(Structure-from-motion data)
######

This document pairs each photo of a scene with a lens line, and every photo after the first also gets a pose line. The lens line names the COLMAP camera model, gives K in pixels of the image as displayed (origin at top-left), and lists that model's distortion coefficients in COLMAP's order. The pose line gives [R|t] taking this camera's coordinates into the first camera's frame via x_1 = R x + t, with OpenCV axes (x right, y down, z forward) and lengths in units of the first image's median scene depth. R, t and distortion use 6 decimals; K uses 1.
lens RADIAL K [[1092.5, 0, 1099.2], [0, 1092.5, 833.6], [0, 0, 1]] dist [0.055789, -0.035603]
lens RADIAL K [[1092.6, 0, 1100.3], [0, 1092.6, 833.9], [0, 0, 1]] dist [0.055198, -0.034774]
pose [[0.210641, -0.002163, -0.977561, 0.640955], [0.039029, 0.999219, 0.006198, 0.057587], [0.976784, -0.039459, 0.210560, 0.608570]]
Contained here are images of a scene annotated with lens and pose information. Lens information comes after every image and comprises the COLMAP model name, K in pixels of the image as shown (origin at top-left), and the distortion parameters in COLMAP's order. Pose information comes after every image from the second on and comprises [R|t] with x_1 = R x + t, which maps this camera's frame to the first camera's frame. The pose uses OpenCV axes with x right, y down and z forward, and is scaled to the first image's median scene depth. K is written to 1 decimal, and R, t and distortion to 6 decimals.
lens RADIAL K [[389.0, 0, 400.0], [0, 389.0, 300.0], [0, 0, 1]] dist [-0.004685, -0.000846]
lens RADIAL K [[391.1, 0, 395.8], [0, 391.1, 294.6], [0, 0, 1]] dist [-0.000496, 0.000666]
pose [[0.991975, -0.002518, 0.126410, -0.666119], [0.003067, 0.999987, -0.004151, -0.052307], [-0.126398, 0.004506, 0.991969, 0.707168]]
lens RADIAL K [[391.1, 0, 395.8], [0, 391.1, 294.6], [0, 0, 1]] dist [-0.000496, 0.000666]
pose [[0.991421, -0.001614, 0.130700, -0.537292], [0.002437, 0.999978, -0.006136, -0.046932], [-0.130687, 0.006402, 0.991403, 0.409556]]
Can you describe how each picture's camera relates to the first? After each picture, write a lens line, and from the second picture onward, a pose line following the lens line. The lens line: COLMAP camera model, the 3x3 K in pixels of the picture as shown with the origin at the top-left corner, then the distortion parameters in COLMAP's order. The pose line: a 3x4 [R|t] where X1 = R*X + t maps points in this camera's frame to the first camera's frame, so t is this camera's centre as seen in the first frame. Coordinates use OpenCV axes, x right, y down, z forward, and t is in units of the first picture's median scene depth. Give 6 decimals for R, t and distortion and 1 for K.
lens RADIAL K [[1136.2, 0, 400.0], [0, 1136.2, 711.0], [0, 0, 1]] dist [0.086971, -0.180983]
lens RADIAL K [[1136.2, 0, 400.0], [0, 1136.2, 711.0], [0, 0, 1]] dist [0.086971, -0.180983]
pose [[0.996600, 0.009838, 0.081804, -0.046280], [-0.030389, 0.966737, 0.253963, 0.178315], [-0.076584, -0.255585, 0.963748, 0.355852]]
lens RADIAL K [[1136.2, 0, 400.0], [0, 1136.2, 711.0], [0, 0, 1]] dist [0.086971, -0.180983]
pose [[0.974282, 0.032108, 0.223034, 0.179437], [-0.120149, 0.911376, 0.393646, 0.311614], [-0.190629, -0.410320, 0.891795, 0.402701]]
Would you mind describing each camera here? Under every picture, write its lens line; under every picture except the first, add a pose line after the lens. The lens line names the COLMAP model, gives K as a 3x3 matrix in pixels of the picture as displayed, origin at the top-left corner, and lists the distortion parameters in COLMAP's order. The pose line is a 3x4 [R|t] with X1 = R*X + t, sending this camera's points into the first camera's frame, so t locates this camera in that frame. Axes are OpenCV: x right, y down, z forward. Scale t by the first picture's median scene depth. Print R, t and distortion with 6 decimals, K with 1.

######

Task prompt: Line by line, repeat the data exactly.

Expected answer:
This document pairs each photo of a scene with a lens line, and every photo after the first also gets a pose line. The lens line names the COLMAP camera model, gives K in pixels of the image as displayed (origin at top-left), and lists that model's distortion coefficients in COLMAP's order. The pose line gives [R|t] taking this camera's coordinates into the first camera's frame via x_1 = R x + t, with OpenCV axes (x right, y down, z forward) and lengths in units of the first image's median scene depth. R, t and distortion use 6 decimals; K uses 1.
lens RADIAL K [[1092.5, 0, 1099.2], [0, 1092.5, 833.6], [0, 0, 1]] dist [0.055789, -0.035603]
lens RADIAL K [[1092.6, 0, 1100.3], [0, 1092.6, 833.9], [0, 0, 1]] dist [0.055198, -0.034774]
pose [[0.210641, -0.002163, -0.977561, 0.640955], [0.039029, 0.999219, 0.006198, 0.057587], [0.976784, -0.039459, 0.210560, 0.608570]]
Contained here are images of a scene annotated with lens and pose information. Lens information comes after every image and comprises the COLMAP model name, K in pixels of the image as shown (origin at top-left), and the distortion parameters in COLMAP's order. Pose information comes after every image from the second on and comprises [R|t] with x_1 = R x + t, which maps this camera's frame to the first camera's frame. The pose uses OpenCV axes with x right, y down and z forward, and is scaled to the first image's median scene depth. K is written to 1 decimal, and R, t and distortion to 6 decimals.
lens RADIAL K [[389.0, 0, 400.0], [0, 389.0, 300.0], [0, 0, 1]] dist [-0.004685, -0.000846]
lens RADIAL K [[391.1, 0, 395.8], [0, 391.1, 294.6], [0, 0, 1]] dist [-0.000496, 0.000666]
pose [[0.991975, -0.002518, 0.126410, -0.666119], [0.003067, 0.999987, -0.004151, -0.052307], [-0.126398, 0.004506, 0.991969, 0.707168]]
lens RADIAL K [[391.1, 0, 395.8], [0, 391.1, 294.6], [0, 0, 1]] dist [-0.000496, 0.000666]
pose [[0.991421, -0.001614, 0.130700, -0.537292], [0.002437, 0.999978, -0.006136, -0.046932], [-0.130687, 0.006402, 0.991403, 0.409556]]
Can you describe how each picture's camera relates to the first? After each picture, write a lens line, and from the second picture onward, a pose line following the lens line. The lens line: COLMAP camera model, the 3x3 K in pixels of the picture as shown with the origin at the top-left corner, then the distortion parameters in COLMAP's order. The pose line: a 3x4 [R|t] where X1 = R*X + t maps points in this camera's frame to the first camera's frame, so t is this camera's centre as seen in the first frame. Coordinates use OpenCV axes, x right, y down, z forward, and t is in units of the first picture's median scene depth. Give 6 decimals for R, t and distortion and 1 for K.
lens RADIAL K [[1136.2, 0, 400.0], [0, 1136.2, 711.0], [0, 0, 1]] dist [0.086971, -0.180983]
lens RADIAL K [[1136.2, 0, 400.0], [0, 1136.2, 711.0], [0, 0, 1]] dist [0.086971, -0.180983]
pose [[0.996600, 0.009838, 0.081804, -0.046280], [-0.030389, 0.966737, 0.253963, 0.178315], [-0.076584, -0.255585, 0.963748, 0.355852]]
lens RADIAL K [[1136.2, 0, 400.0], [0, 1136.2, 711.0], [0, 0, 1]] dist [0.086971, -0.180983]
pose [[0.974282, 0.032108, 0.223034, 0.179437], [-0.120149, 0.911376, 0.393646, 0.311614], [-0.190629, -0.410320, 0.891795, 0.402701]]
Would you mind describing each camera here? Under every picture, write its lens line; under every picture except the first, add a pose line after the lens. The lens line names the COLMAP model, gives K as a 3x3 matrix in pixels of the picture as displayed, origin at the top-left corner, and lists the distortion parameters in COLMAP's order. The pose line is a 3x4 [R|t] with X1 = R*X + t, sending this camera's points into the first camera's frame, so t locates this camera in that frame. Axes are OpenCV: x right, y down, z forward. Scale t by the first picture's median scene depth. Print R, t and distortion with 6 decimals, K with 1.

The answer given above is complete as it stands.